Mahkemece, davanın başlangıçta tereke adına değil de, bir kısım mirasçılar tarafından taşınmazın adlarına tescili istemiyle açıldığı, davacı tarafça taksim iddiasında da bulunulmadığı, dolayısıyla tereke mirasçılarından bir ya da bir kaçına isabet eden payın tescilinin mümkün olmadığı sonucuna varılarak davanın reddine karar verilmiştir. Davacı taraf, dava konusu taşınmazın kök murisleri Hüseyin ve Mustafa’dan kaldığını, kazandırıcı zamanaşımı zilyetliği ile mülk edinme koşullarının oluştuğunu, kendi adlarına tapu iptali ve tescil istemiyle dava açmışlardır. Belirtmek gerekir ki taşınmazın terekeye döndürülmesi istemiyle açılan tapu iptal ve tescil davasında mirasçının, mirasçı olmayan üçüncü kişiler aleyhine miras payının adına tescili istemiyle dava açması mümkün değil ise de, kayıt maliki olan mirasçı ya da mirasçılar aleyhine, kendi miras payının adına tescili istemiyle tek başına dava açmasına usulen bir engel bulunmamaktadır. Bir mirasçı ya da üçüncü kişi aleyhine, taşınmazın terekeye döndürülmesi istemiyle açılacak davalarda ise mirasçılar arasında zorunlu dava arkadaşlığı bulunmaktadır. Ancak böyle bir davanın bir veya bir kısım mirasçı tarafından açılması halinde davanın hemen taraf sıfatı eksikliği nedeniyle reddedilmeyip, davacı tarafa, diğer mirasçıların davaya muvafakatlerinin alınması veya diğer mirasçıların davaya katılımının sağlanması ya da terekeye temsilci atanması suretiyle taraf koşulunu sağlaması için imkan tanınması gerekir. Diğer taraftan bir mirasçının üçüncü kişi aleyhine kendi adına tescil istemiyle açacağı tapu iptal ve tescil davasında mirasçı, taşınmazın kendisine ne şekilde intikal ettiğini kanıtlamak zorundadır. Somut olayda; davacılar taşınmazın tamamını adlarına tescilini talep etmişlerdir. Ne var ki mahkemece davacıların davası açıklattırılmamış, davacıların hangi hukuki sebebe (taksim, pay satın alma, bağış vb)

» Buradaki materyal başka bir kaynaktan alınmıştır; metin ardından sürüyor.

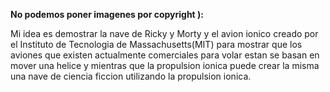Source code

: **No podemos poner imagenes por copyright ):**

Mi idea es demostrar la nave de Ricky y Morty y el avion ionico creado por el Instituto de Tecnologia de Massachusetts(MIT) para mostrar que los aviones que existen actualmente comerciales para volar estan se basan en mover una helice y mientras que la propulsion ionica puede crear la misma una nave de ciencia ficcion utilizando la propulsion ionica.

dayandıkları belirlenmemiştir. Hal böyle olunca, öncelikle davacılara davaları açıklattırılmalı, istem taşınmazın terekeye döndürülmesine yönelik ise tüm mirasçıların muvafakatlarının alınması ya da terekeye temsilci tayini gerektiği düşünülmeli, istemin miras paylarına yönelik olması halinde ise üçüncü kişiye karşı miras payına yönelik dava açılamayacağından şimdiki gibi davanın reddine karar verilmelidir. Davacıların taşınmazın taksim, pay satışı, bağış gibi hukuki nedenlere dayanarak tamamını kendi adlarına tescilini talep etmeleri ve bu şekilde gerçekleşen intikali kanıtlamaları halinde işin esasına girilerek; dava konusu taşınmazın dava tarihinden geriye doğru 20-30 yıl öncesine ait 3 ayrı tarihte çekilmiş (1970, 1980 ve 1990 yılları) hava fotoğrafları Harita Genel Komutanlığından istenilerek dosya arasına konulmalı, komşu parsel tutanakları varsa dayanak belgeleri ile getirtilmeli, ziraat mühendisi ile jeodezi veya fotogrametri uzmanı harita mühendisinden oluşacak bilirkişi heyeti aracılığıyla yapılacak keşifte, belirtilen tarihlerde çekilmiş hava fotoğraflarının stereoskop aletiyle incelemesi yaptırılmalı, temin edilebilen en eski tarihli uydu fotoğrafları değerlendirilmeli, çekişmeli taşınmazın önceki ve şimdiki niteliğinin, arazinin ekonomik amacına uygun olarak tarım arazisi niteliğiyle zilyetliğine ne zaman başlanıldığının belirlenmesine çalışılmalı, tanık ve yerel bilirkişi ifadeleri de bilimsel esaslara dayanılarak hazırlanan söz konusu bilirkişi raporları ile komşu parsel tutanak ve dayanakları ile denetlenmeli, taşınmazın kadastro paftasındaki konumu bilgisayar programı aracılığıyla uydu ve hava fotoğraflarına aktarılmalı, ziraatçi bilirkişiden taşınmazın öncesi ve zirai faaliyete konu olup olmadığı ve zilyetliğin hangi tasarruflar ile sürdürüldüğü hususlarında taşınmazın değişik yönlerden çekilmiş fotoğrafları ile desteklenmiş ayrıntılı rapor alınmalı ve hasıl olacak sonuca göre bir karar verilmelidir. Açıklanan nedenlerle dosya kapsamına uygun düşmeyen gerekçe ile yazılı olduğu şekilde hüküm kurulması isabetsiz olup, davacılar vekilinin temyiz itirazları açıklanan nedenlerle yerinde görüldüğünden kabulü ile hükmün BOZULMASINA, peşin yatırılan temyiz karar harcının talep halinde temyiz edenlere iadesine, 09.04.2014 gününde oybirliğiyle karar verildi.